Hospice provides comprehensive, professional medical care to patients who are facing a terminal illness. The service is intended to provide comfort to people facing the end of their lives, not serve as a conduit for defrauding the government. The Philadelphia Business Journal reports that a home hospice business owner used his company to bilk Medicare of $16.2 million. (That amount definitely would fund a pretty lavish lifestyle.)

The story states that the 52-year-old business owner submitted false claims to Medicare for ineligible patients or patients, who never received the level of hospice care that was billed. The owner accomplished his massive scheme by coercing his staff, rewriting nursing documentation that made his patients appear to be more ill on paper than they actually were, destroying old patient files and paying kickbacks to doctors who referred ineligible patients to the business. (Many of the company’s patients were not terminally ill and should not have received any hospice care at all.)

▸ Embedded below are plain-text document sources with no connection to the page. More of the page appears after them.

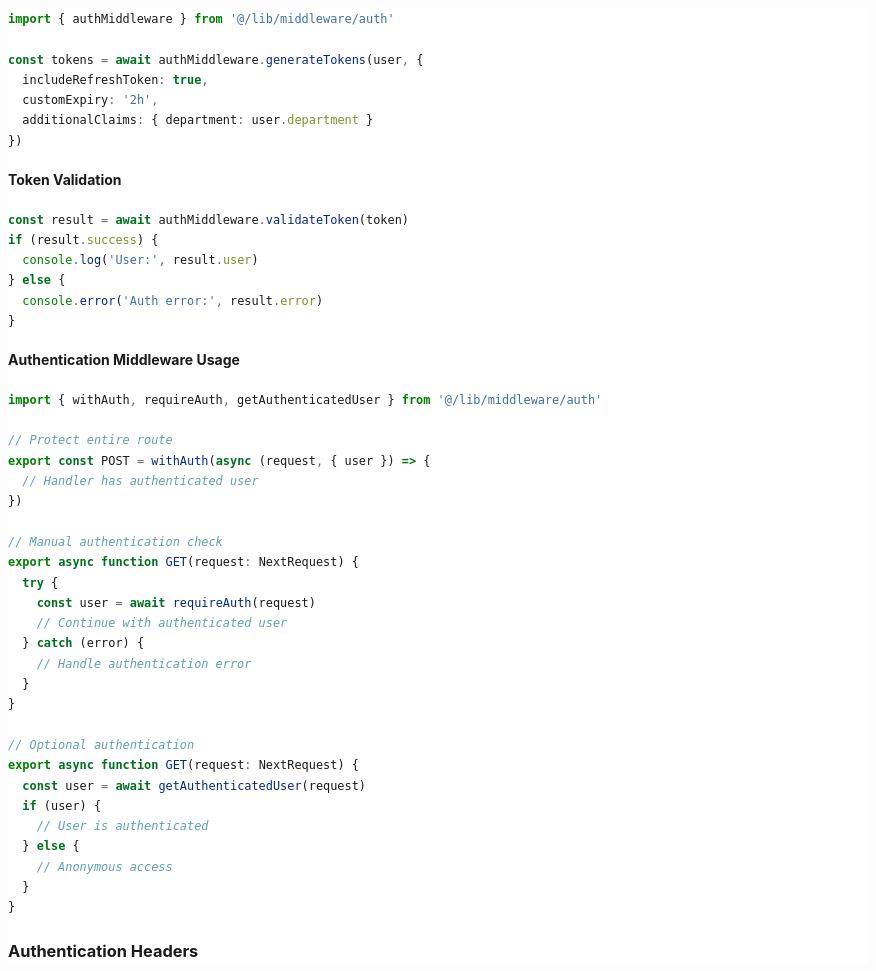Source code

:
 ```typescript
import { authMiddleware } from '@/lib/middleware/auth'

const tokens = await authMiddleware.generateTokens(user, {
  includeRefreshToken: true,
  customExpiry: '2h',
  additionalClaims: { department: user.department }
})
```

#### Token Validation

```typescript
const result = await authMiddleware.validateToken(token)
if (result.success) {
  console.log('User:', result.user)
} else {
  console.error('Auth error:', result.error)
}
```

#### Authentication Middleware Usage

```typescript
import { withAuth, requireAuth, getAuthenticatedUser } from '@/lib/middleware/auth'

// Protect entire route
export const POST = withAuth(async (request, { user }) => {
  // Handler has authenticated user
})

// Manual authentication check
export async function GET(request: NextRequest) {
  try {
    const user = await requireAuth(request)
    // Continue with authenticated user
  } catch (error) {
    // Handle authentication error
  }
}

// Optional authentication
export async function GET(request: NextRequest) {
  const user = await getAuthenticatedUser(request)
  if (user) {
    // User is authenticated
  } else {
    // Anonymous access
  }
}
```

### Authentication Headers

The story also states that the fraudster kept $7.7 million of the Medicare funds for himself. Apparently, he set up his wife as the company CEO. (She received millions in salary and bonuses, which were used to pay for extensive renovations to the couple’s house, travel expenses, college tuition and a luxury vehicle.)

The hospice business owner pleaded guilty to conspiracy to commit health care fraud, 21 counts of health-care fraud, 11 counts of money laundering and two counts of mail fraud. The criminal was sentenced to 14 years in prison and was ordered to pay $16.2 million in restitution.

Hospice is the beginning of the end for many patients and this case is proof that the government will not tolerate fraud in this area where eligible patients were denied the ability to die with dignity and in comfort. The 14-year prison sentence is the beginning of the end for this fraudster, who will be facing his golden years locked behind bars.